The Neuroscience Monoclonal Antibody Sequencing Initiative (NeuroMabSeq) is a concerted effort to determine and make publicly available hybridoma-derived sequences of monoclonal antibodies (mAbs) valuable to neuroscience research. Over 30 years of research and development efforts including those at the UC Davis/NIH NeuroMab Facility have resulted in the generation of a large collection of mouse mAbs validated for neuroscience research. To enhance dissemination and increase the utility of this valuable resource, researchers at the University of California Davis School of Medicine applied a high-throughput DNA sequencing approach to determine immunoglobulin heavy and light chain variable domain sequences from source hybridoma cells. The resultant set of sequences was made publicly available as a searchable DNA sequence database (neuromabseq.ucdavis.edu) for sharing, analysis and use in downstream applications. The researchers enhanced the utility, transparency, and reproducibility of the existing mAb collection by using these sequences to develop recombinant mAbs. This enabled their subsequent engineering into alternate forms with distinct utility, including alternate modes of detection in multiplexed labeling, and as miniaturized single chain variable fragments or scFvs.
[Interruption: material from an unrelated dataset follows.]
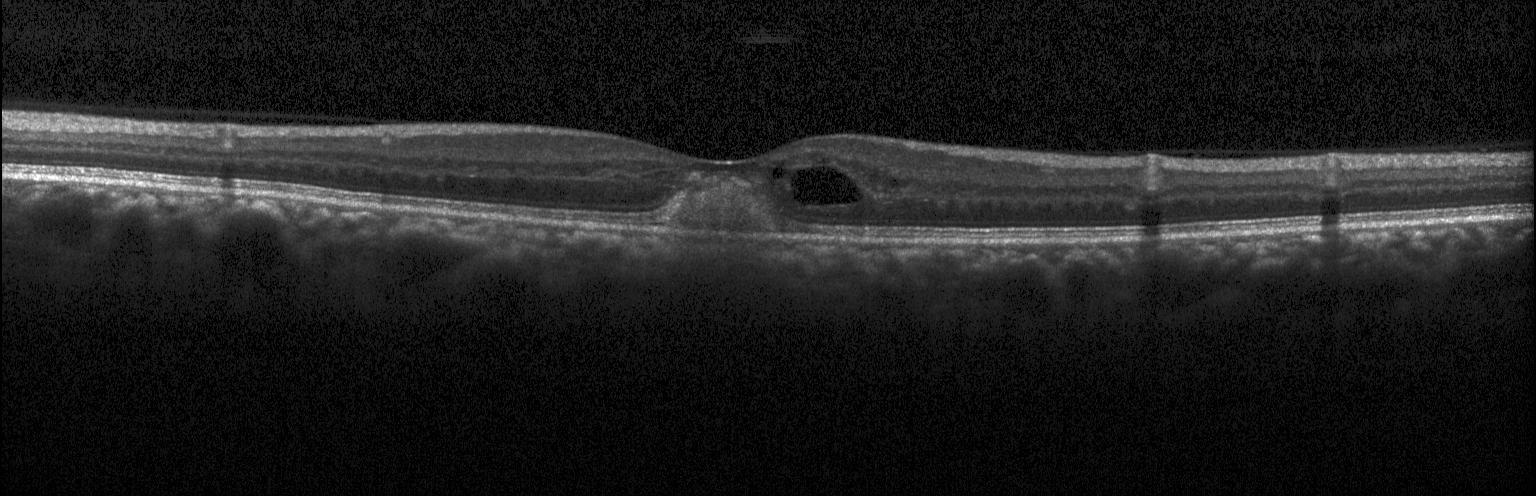 Spectral-domain OCT B-scan: CNV.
The NeuroMabSeq website and database and the corresponding recombinant antibody collection together serve as a public DNA sequence repository of mouse mAb heavy and light chain variable domain sequences and as an open resource for enhancing dissemination and utility of this valuable collection of validated mAbs.
Sequencing workflow and bioinformatics processing
Hybridomas of interest are sequenced using a workflow consisting of RNA extraction, cDNA synthesis, and semi-nested PCR amplification with IgG-specific primers followed by the addition of unique Illumina barcodes to each sample. Illumina libraries are then generated, and adapters are ligated for sequencing on the MiSeq platform. Bioinformatics processing is shown on the right panel. Reads from the Illumina sequencing are run through HTStream for base quality trimming and other read processing. Next, they are passed through DADA2 for amplicon denoising followed by SAbPred ANARCI tool based on the IMGT numbering scheme. All ASVs, metadata, and other quality metrics are uploaded to the NeuroMabSeq database and website where further information and tools are provided to the end users. This includes but is not limited to BlastIR results, BLAT searches across the database, and recommended high quality sequences for recombinant antibody design. Annotations of internally generated scores are provided in addition to other database information. Finally, high quality sequences are used in the design of gene fragments for generation of R-mAb and scFv expression plasmids.